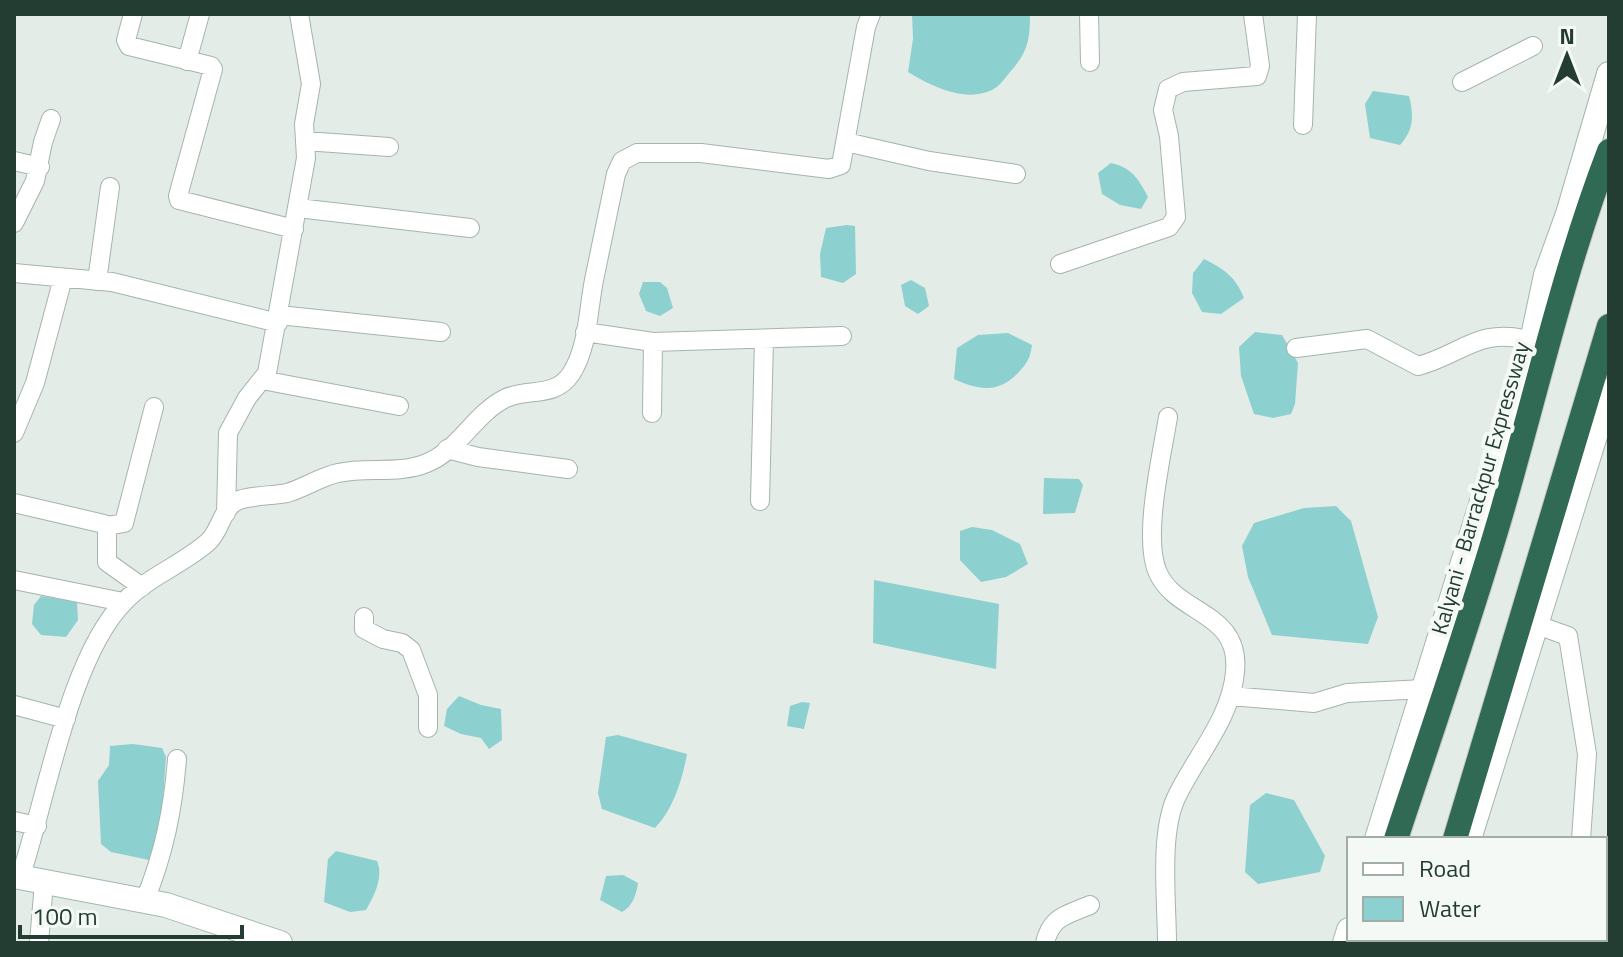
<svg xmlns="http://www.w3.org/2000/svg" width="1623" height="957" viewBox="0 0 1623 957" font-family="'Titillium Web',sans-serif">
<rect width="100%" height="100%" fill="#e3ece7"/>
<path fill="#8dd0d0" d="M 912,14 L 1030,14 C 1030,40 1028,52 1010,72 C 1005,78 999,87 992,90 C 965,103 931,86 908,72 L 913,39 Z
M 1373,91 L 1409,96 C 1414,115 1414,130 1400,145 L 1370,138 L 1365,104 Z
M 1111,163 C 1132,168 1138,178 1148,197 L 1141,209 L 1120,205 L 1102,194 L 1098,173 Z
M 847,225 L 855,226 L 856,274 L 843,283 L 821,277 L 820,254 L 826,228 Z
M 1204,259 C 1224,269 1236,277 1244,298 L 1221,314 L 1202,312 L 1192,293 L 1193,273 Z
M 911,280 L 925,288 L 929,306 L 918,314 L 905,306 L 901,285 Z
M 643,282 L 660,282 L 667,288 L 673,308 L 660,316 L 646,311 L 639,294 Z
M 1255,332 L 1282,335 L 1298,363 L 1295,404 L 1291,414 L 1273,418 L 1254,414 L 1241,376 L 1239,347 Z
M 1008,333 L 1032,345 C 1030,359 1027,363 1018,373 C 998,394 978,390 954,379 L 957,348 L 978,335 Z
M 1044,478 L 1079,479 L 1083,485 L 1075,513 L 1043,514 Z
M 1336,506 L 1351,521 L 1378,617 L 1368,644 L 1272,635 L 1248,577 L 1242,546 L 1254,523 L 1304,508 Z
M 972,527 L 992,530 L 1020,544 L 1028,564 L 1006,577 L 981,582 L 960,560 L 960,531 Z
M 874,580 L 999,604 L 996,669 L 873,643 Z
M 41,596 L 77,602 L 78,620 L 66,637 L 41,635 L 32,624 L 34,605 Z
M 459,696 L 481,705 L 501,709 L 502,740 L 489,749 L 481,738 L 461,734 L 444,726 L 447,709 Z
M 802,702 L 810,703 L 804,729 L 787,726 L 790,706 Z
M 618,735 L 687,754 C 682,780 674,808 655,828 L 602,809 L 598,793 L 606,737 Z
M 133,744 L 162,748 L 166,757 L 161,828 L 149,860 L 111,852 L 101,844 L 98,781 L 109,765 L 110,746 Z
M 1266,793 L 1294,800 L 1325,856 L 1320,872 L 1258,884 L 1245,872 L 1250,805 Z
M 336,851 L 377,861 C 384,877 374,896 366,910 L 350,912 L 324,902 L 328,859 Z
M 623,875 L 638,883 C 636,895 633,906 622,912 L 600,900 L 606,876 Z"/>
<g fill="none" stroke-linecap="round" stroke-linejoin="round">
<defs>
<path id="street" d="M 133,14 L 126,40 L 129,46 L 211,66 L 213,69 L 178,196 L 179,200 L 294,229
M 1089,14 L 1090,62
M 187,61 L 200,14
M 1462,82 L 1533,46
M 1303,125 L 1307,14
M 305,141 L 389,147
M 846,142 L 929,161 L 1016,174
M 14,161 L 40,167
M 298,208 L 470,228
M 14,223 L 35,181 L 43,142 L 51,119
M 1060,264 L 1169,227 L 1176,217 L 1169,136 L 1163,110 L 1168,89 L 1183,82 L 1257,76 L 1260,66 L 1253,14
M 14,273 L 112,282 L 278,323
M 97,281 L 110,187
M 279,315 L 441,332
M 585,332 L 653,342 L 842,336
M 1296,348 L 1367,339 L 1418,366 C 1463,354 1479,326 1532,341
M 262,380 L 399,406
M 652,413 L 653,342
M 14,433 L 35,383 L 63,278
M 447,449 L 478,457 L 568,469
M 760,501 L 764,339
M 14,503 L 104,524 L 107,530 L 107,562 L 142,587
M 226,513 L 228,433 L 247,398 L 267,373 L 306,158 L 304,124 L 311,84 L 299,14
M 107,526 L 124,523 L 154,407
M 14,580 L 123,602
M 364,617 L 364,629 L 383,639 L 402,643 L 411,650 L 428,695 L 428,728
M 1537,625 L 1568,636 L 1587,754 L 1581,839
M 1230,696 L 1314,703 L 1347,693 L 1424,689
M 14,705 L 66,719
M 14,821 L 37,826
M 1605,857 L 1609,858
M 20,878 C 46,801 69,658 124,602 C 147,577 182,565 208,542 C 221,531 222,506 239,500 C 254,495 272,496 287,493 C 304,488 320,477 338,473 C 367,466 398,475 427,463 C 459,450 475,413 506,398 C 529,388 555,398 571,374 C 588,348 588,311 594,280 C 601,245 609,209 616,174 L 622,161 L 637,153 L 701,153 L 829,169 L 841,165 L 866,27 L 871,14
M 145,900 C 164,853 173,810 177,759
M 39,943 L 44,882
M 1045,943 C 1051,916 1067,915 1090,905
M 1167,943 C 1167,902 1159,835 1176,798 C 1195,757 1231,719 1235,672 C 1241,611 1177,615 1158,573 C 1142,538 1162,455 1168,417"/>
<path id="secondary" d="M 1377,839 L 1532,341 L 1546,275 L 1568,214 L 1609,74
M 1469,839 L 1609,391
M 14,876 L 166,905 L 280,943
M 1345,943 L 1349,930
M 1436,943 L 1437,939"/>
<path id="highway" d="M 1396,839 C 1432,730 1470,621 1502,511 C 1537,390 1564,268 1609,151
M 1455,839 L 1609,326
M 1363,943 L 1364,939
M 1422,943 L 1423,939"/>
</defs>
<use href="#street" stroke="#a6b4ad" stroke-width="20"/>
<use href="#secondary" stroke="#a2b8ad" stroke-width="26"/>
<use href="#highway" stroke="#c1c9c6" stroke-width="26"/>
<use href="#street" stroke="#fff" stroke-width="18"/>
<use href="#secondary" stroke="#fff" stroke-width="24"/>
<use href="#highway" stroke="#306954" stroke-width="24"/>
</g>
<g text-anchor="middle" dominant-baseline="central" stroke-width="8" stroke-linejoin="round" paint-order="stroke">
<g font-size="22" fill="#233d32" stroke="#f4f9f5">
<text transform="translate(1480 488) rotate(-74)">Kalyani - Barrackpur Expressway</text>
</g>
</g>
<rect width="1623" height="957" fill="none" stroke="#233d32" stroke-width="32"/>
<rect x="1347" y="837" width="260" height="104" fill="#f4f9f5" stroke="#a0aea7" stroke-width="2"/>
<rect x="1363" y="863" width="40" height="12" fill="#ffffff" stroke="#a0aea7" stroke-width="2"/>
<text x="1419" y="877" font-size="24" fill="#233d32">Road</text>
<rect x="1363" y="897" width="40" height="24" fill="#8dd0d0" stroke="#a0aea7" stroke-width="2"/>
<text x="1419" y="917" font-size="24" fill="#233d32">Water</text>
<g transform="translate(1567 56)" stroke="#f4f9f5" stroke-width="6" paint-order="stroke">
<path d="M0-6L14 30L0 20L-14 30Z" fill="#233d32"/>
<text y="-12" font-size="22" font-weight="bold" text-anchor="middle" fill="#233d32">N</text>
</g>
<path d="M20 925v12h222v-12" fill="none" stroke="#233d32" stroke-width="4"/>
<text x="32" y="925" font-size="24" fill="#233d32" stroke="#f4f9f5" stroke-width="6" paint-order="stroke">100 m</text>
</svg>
•••••
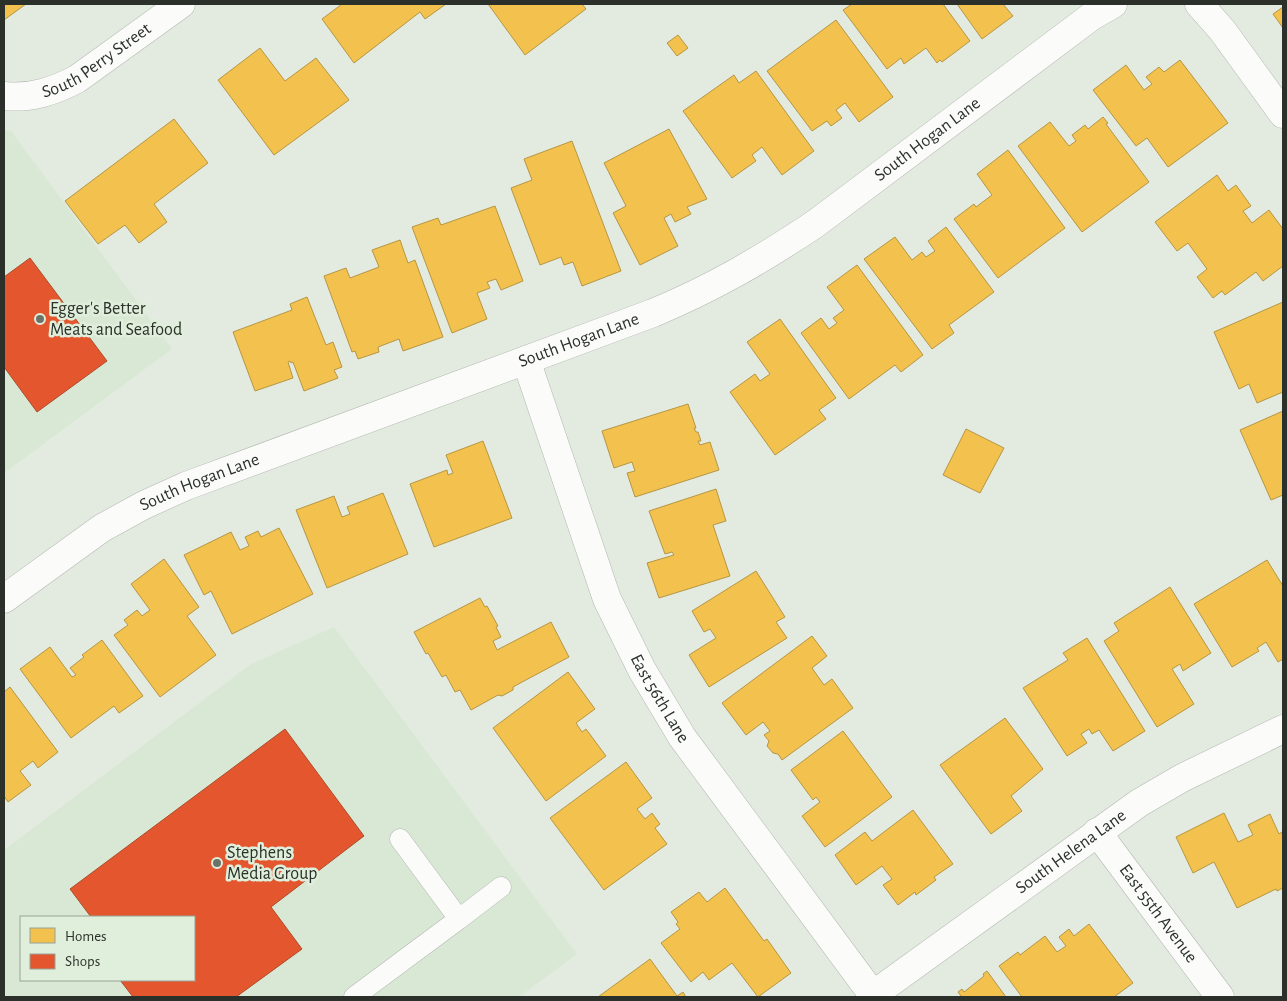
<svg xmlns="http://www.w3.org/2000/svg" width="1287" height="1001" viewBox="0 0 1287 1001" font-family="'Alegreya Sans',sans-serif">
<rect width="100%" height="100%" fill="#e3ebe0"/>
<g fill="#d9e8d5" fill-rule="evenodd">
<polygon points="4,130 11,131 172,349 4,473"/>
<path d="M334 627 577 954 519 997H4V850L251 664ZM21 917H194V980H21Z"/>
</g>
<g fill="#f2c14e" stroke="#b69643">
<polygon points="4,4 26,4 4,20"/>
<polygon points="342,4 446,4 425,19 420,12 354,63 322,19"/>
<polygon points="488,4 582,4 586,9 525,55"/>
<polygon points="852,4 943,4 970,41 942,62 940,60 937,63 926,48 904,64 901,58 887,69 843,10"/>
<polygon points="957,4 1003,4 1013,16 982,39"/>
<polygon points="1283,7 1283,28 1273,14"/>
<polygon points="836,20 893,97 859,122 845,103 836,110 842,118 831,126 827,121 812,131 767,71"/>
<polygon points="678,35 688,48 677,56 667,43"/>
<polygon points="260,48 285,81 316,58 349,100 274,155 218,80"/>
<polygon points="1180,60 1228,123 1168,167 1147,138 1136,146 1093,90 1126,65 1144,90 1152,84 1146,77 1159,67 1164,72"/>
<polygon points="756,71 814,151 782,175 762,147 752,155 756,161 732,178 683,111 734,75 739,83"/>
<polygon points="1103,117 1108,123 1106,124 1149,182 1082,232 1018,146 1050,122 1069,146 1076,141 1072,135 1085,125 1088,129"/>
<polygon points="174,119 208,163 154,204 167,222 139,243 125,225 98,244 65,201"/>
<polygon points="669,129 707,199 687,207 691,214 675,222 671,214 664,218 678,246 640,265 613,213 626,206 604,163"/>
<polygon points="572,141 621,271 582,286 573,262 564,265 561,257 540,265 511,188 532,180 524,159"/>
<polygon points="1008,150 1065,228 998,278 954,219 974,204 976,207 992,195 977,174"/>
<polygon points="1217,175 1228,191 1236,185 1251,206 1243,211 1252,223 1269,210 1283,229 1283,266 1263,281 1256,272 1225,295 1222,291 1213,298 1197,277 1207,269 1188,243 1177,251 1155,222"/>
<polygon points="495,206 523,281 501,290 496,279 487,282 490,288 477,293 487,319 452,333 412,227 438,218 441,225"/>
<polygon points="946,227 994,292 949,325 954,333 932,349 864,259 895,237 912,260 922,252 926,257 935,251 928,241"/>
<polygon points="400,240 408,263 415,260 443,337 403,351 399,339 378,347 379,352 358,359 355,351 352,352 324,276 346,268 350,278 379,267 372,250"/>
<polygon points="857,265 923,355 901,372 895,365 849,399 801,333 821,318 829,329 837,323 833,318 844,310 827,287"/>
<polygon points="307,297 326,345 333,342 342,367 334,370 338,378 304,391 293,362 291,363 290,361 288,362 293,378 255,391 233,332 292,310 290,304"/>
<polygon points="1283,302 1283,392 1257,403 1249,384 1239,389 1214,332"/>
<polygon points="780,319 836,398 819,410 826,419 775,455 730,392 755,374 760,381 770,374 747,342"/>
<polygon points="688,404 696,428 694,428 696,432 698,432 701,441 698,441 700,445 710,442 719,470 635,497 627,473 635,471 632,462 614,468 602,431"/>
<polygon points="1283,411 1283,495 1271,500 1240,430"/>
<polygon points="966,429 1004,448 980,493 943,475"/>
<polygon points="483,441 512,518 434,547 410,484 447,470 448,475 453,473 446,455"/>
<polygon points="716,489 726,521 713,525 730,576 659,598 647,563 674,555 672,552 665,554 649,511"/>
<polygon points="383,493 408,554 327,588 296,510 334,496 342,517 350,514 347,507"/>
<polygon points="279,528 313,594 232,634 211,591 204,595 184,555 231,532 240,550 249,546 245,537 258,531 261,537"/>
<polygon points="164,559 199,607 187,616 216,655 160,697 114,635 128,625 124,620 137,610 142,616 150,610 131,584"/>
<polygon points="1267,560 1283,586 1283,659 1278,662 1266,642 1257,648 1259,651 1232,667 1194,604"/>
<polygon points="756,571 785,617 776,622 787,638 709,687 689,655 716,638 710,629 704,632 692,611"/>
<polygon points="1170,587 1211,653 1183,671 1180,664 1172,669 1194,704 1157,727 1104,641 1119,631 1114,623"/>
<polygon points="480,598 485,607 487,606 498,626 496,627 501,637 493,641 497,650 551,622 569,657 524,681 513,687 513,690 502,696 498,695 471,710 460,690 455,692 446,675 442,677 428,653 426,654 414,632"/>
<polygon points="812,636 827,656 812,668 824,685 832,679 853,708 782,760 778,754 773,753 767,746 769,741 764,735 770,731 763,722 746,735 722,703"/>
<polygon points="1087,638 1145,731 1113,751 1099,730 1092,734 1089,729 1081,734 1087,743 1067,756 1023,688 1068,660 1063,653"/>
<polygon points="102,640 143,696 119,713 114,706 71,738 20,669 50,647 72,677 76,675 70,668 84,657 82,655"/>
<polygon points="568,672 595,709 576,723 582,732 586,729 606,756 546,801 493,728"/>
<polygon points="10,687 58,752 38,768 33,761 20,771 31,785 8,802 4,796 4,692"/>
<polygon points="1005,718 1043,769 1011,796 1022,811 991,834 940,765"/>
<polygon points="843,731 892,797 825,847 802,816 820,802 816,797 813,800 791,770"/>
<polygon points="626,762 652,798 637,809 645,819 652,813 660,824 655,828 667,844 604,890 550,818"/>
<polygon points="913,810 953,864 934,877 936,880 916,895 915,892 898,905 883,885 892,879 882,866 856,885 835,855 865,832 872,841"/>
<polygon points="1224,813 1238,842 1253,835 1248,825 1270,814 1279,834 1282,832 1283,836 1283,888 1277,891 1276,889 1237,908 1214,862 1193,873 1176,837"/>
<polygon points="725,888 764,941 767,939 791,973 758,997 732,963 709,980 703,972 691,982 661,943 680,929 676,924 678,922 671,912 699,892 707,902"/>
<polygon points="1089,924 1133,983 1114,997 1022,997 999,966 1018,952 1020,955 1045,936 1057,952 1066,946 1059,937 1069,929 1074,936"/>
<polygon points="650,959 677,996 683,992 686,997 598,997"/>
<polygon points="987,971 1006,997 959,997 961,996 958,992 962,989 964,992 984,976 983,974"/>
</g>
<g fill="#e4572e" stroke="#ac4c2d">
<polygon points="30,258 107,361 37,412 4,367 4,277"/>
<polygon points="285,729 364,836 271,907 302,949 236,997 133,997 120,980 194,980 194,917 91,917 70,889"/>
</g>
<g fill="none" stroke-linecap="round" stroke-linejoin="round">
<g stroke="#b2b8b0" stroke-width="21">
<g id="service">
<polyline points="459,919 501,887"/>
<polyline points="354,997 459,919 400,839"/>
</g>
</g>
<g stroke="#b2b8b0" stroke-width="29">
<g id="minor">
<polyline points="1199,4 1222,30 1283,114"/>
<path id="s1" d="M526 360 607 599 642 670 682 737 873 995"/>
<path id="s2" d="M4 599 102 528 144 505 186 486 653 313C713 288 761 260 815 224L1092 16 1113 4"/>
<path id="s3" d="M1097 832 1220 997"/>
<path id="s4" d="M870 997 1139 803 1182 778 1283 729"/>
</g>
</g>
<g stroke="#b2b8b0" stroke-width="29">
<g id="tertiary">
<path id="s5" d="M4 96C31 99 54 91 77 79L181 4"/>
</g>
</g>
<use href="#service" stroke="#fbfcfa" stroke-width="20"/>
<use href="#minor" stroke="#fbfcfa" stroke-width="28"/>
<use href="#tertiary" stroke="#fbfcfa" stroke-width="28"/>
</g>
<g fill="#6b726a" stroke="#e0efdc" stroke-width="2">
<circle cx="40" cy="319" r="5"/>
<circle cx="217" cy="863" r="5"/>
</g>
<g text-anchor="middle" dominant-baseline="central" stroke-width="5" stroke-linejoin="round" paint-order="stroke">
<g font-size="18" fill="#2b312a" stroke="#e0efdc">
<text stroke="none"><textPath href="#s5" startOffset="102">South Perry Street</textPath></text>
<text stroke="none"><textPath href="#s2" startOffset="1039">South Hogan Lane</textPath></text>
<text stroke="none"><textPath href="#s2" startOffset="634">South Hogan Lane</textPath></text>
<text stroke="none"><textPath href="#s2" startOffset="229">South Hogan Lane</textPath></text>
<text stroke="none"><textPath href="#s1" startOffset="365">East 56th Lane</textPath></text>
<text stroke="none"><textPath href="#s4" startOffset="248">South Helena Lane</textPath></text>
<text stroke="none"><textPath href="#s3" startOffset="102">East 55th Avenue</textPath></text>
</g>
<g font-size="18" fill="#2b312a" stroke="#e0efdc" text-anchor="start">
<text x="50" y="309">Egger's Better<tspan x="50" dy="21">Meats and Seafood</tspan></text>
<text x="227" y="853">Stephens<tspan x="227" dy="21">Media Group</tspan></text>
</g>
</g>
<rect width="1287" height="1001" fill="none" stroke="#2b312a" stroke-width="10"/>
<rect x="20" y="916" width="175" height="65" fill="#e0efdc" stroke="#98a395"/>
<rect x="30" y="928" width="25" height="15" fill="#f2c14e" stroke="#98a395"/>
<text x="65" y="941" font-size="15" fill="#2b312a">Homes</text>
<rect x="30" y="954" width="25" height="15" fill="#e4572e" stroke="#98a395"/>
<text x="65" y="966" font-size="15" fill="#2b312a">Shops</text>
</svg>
•••••
**Task prompt**
Copy the lines above exactly. Start with the line containing "M 623,875 L", end with the line containing "M 1605,857 L 1609,858", and include both.

**Solution to this exercise**
M 623,875 L 638,883 C 636,895 633,906 622,912 L 600,900 L 606,876 Z"/>
<g fill="none" stroke-linecap="round" stroke-linejoin="round">
<defs>
<path id="street" d="M 133,14 L 126,40 L 129,46 L 211,66 L 213,69 L 178,196 L 179,200 L 294,229
M 1089,14 L 1090,62
M 187,61 L 200,14
M 1462,82 L 1533,46
M 1303,125 L 1307,14
M 305,141 L 389,147
M 846,142 L 929,161 L 1016,174
M 14,161 L 40,167
M 298,208 L 470,228
M 14,223 L 35,181 L 43,142 L 51,119
M 1060,264 L 1169,227 L 1176,217 L 1169,136 L 1163,110 L 1168,89 L 1183,82 L 1257,76 L 1260,66 L 1253,14
M 14,273 L 112,282 L 278,323
M 97,281 L 110,187
M 279,315 L 441,332
M 585,332 L 653,342 L 842,336
M 1296,348 L 1367,339 L 1418,366 C 1463,354 1479,326 1532,341
M 262,380 L 399,406
M 652,413 L 653,342
M 14,433 L 35,383 L 63,278
M 447,449 L 478,457 L 568,469
M 760,501 L 764,339
M 14,503 L 104,524 L 107,530 L 107,562 L 142,587
M 226,513 L 228,433 L 247,398 L 267,373 L 306,158 L 304,124 L 311,84 L 299,14
M 107,526 L 124,523 L 154,407
M 14,580 L 123,602
M 364,617 L 364,629 L 383,639 L 402,643 L 411,650 L 428,695 L 428,728
M 1537,625 L 1568,636 L 1587,754 L 1581,839
M 1230,696 L 1314,703 L 1347,693 L 1424,689
M 14,705 L 66,719
M 14,821 L 37,826
M 1605,857 L 1609,858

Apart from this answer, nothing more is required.